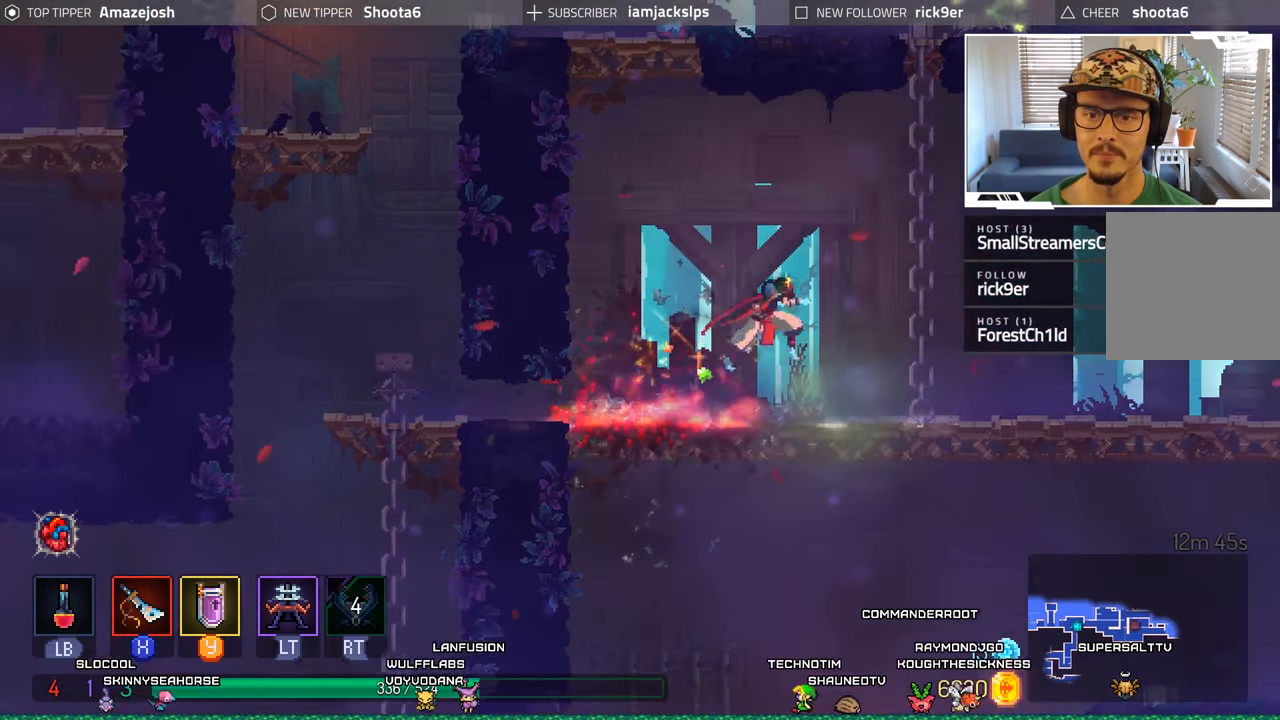
{"buttons": ["DPAD_UP"], "left_stick": "center", "right_stick": "center", "events": [[50, "A", "up"], [150, "A", "down"], [250, "A", "up"], [316, "A", "down"], [316, "DPAD_UP", "down"], [366, "DPAD_RIGHT", "up"], [466, "A", "up"]]}
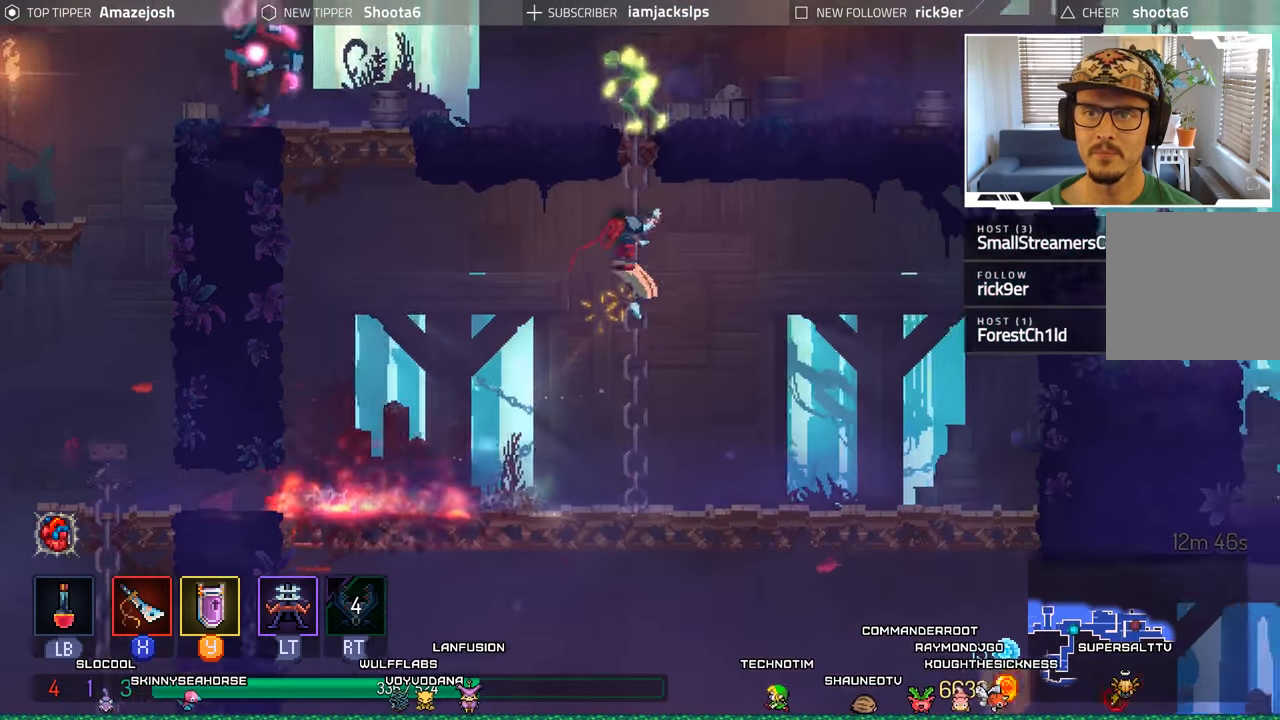
{"buttons": ["X", "DPAD_UP", "DPAD_LEFT"], "left_stick": "center", "right_stick": "center", "events": [[450, "DPAD_LEFT", "down"], [450, "X", "down"]]}
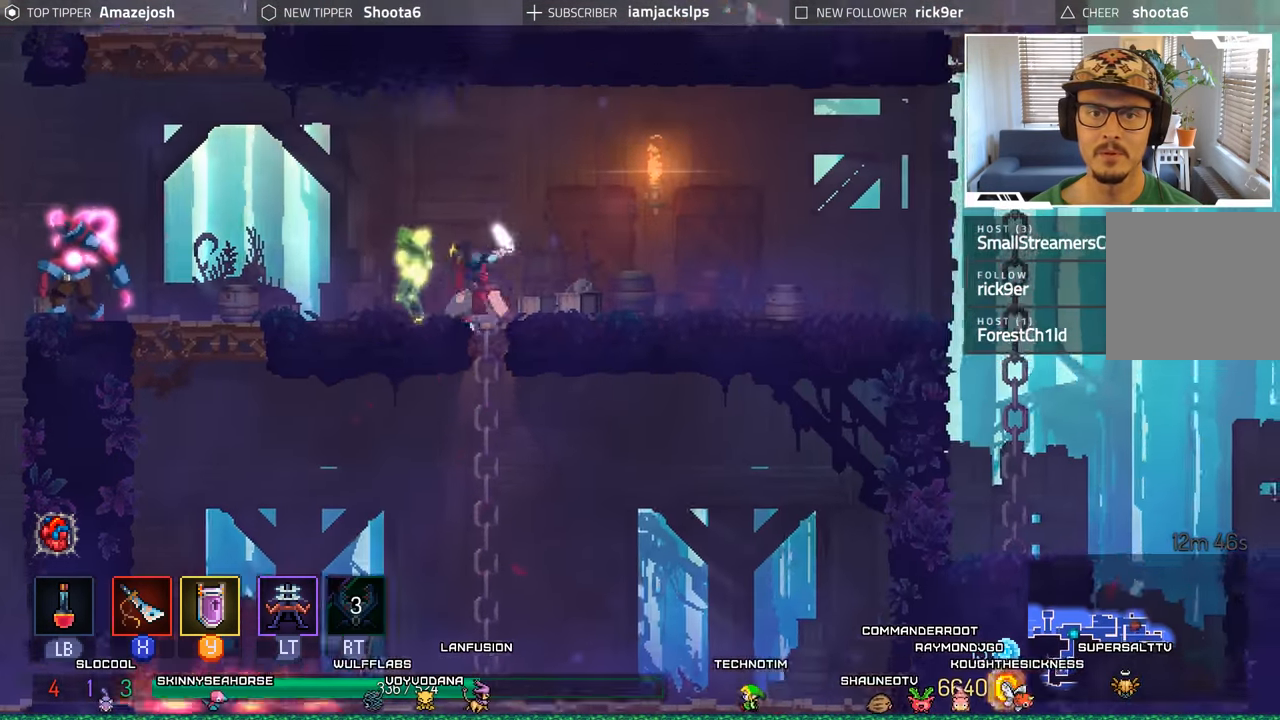
{"buttons": ["X"], "left_stick": "center", "right_stick": "center", "events": [[33, "DPAD_UP", "up"], [33, "X", "up"], [100, "X", "down"], [200, "X", "up"], [216, "DPAD_LEFT", "up"], [283, "X", "down"], [350, "X", "up"], [450, "X", "down"]]}
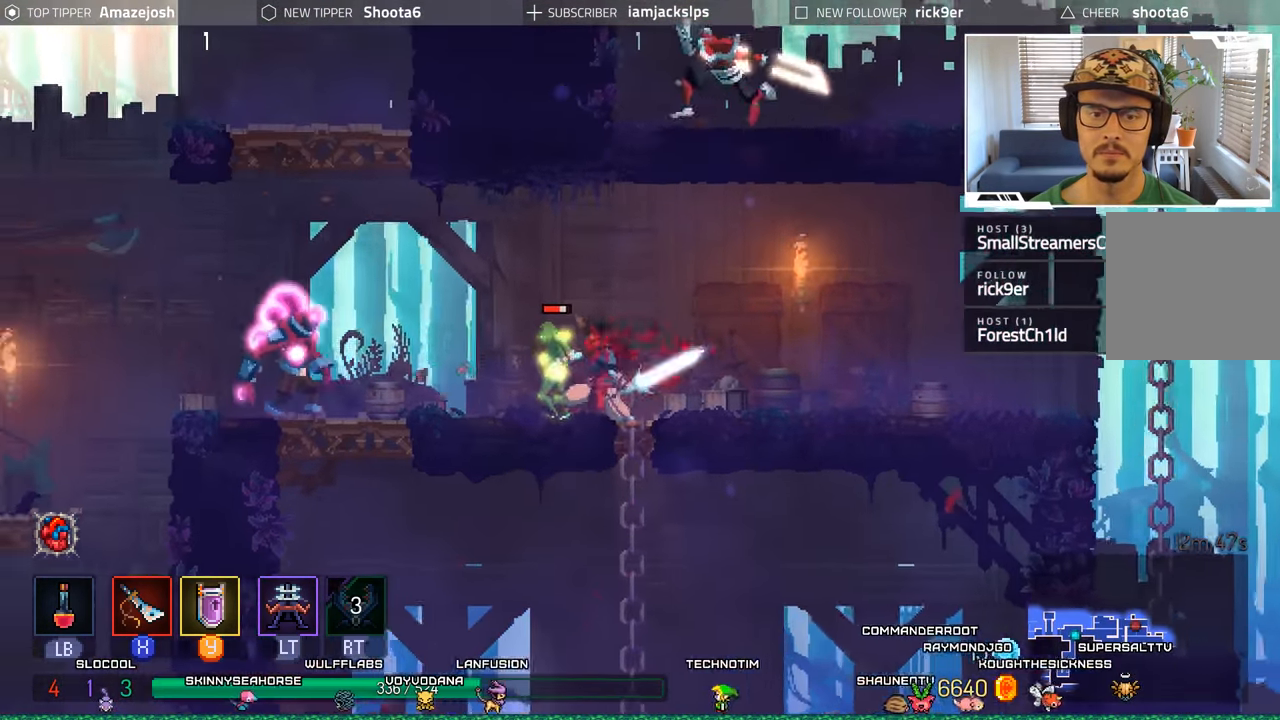
{"buttons": ["X"], "left_stick": "center", "right_stick": "center", "events": [[50, "X", "up"], [133, "X", "down"], [216, "X", "up"], [300, "X", "down"], [400, "X", "up"], [483, "X", "down"]]}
----
### [Task prompt]
Repeat the material exactly. Any picture in it should be dropped.

### [Completed exercise]
{"buttons": ["DPAD_UP"], "left_stick": "center", "right_stick": "center", "events": [[50, "A", "up"], [150, "A", "down"], [250, "A", "up"], [316, "A", "down"], [316, "DPAD_UP", "down"], [366, "DPAD_RIGHT", "up"], [466, "A", "up"]]}
{"buttons": ["X", "DPAD_UP", "DPAD_LEFT"], "left_stick": "center", "right_stick": "center", "events": [[450, "DPAD_LEFT", "down"], [450, "X", "down"]]}
{"buttons": ["X"], "left_stick": "center", "right_stick": "center", "events": [[33, "DPAD_UP", "up"], [33, "X", "up"], [100, "X", "down"], [200, "X", "up"], [216, "DPAD_LEFT", "up"], [283, "X", "down"], [350, "X", "up"], [450, "X", "down"]]}
{"buttons": ["X"], "left_stick": "center", "right_stick": "center", "events": [[50, "X", "up"], [133, "X", "down"], [216, "X", "up"], [300, "X", "down"], [400, "X", "up"], [483, "X", "down"]]}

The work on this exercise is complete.